» WHAT IS NEEDED: Copy every one of the records below word for word, leaving the pictures out of your copy.

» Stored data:
:::

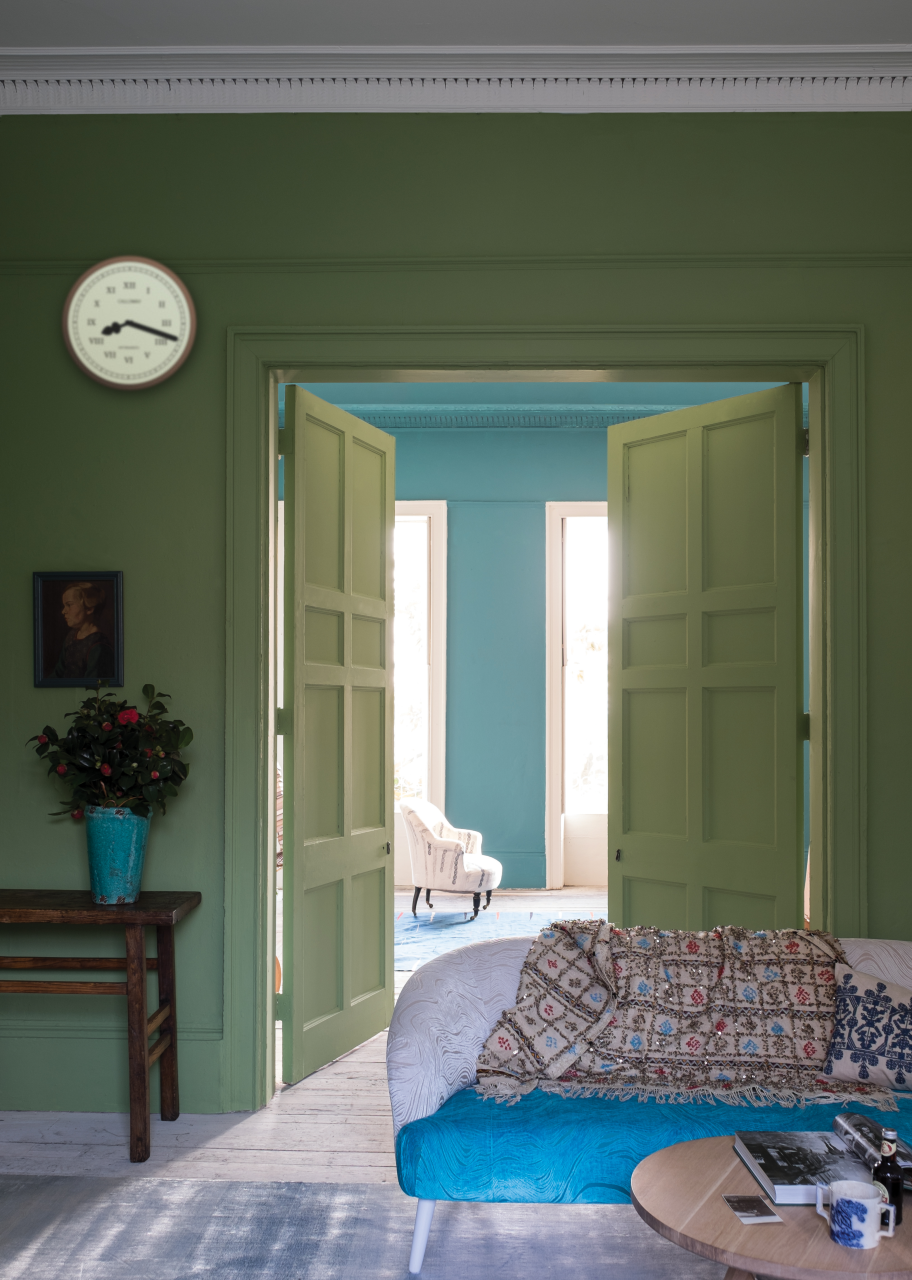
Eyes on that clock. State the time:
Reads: 8:18
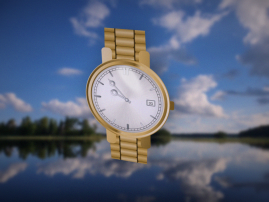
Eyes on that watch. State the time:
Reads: 9:53
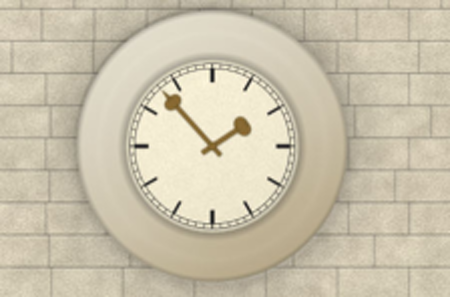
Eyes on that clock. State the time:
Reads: 1:53
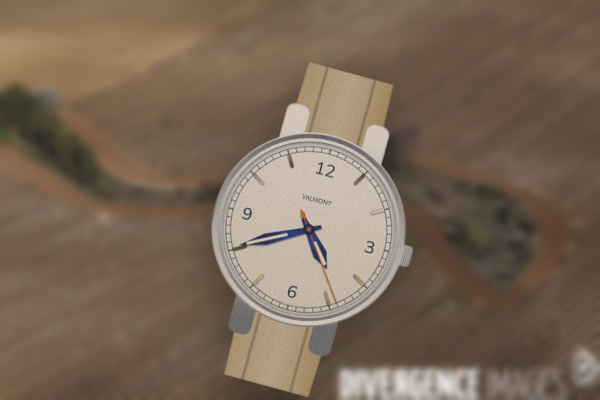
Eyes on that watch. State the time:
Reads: 4:40:24
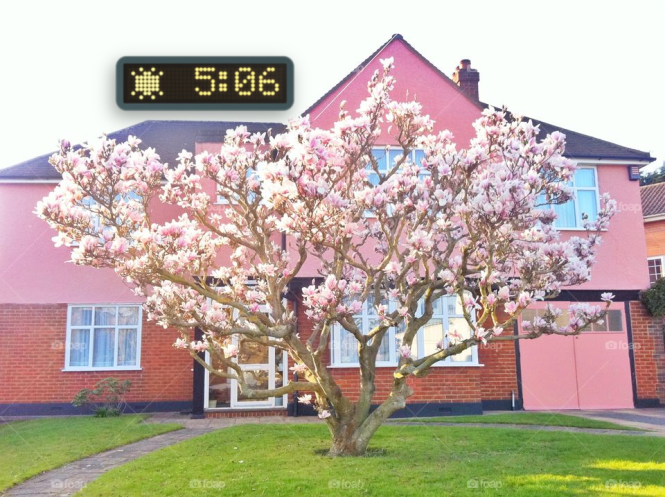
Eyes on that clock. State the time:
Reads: 5:06
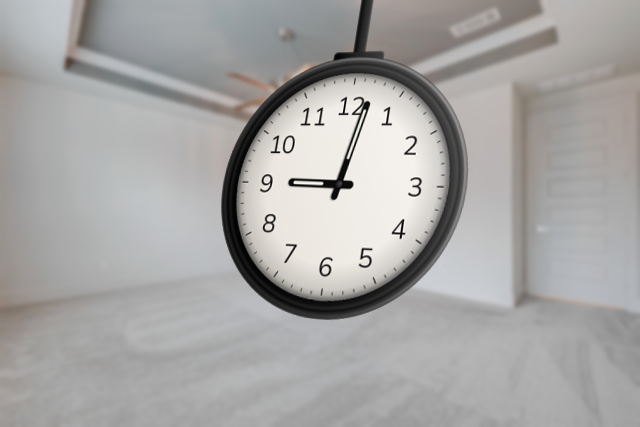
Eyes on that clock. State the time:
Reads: 9:02
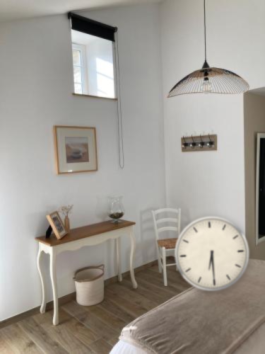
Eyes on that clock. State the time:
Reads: 6:30
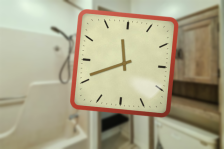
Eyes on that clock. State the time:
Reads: 11:41
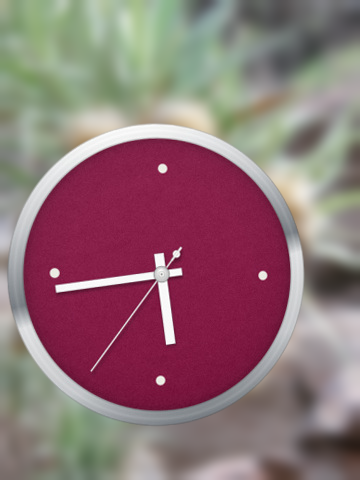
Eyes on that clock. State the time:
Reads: 5:43:36
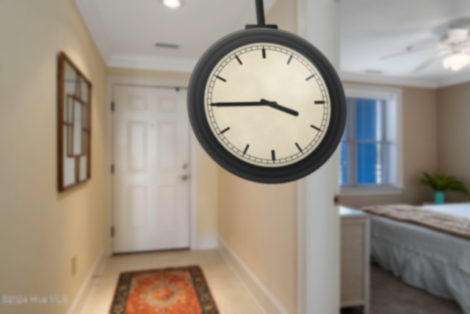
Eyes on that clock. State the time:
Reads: 3:45
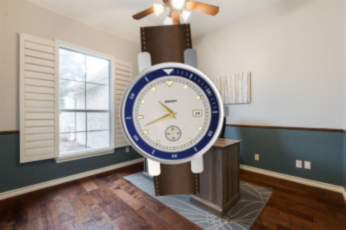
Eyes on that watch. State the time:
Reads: 10:42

:::

» EXERCISE SOLUTION:
Eyes on that clock. State the time:
Reads: 8:18
Eyes on that watch. State the time:
Reads: 9:53
Eyes on that clock. State the time:
Reads: 1:53
Eyes on that watch. State the time:
Reads: 4:40:24
Eyes on that clock. State the time:
Reads: 5:06
Eyes on that clock. State the time:
Reads: 9:02
Eyes on that clock. State the time:
Reads: 6:30
Eyes on that clock. State the time:
Reads: 11:41
Eyes on that clock. State the time:
Reads: 5:43:36
Eyes on that clock. State the time:
Reads: 3:45
Eyes on that watch. State the time:
Reads: 10:42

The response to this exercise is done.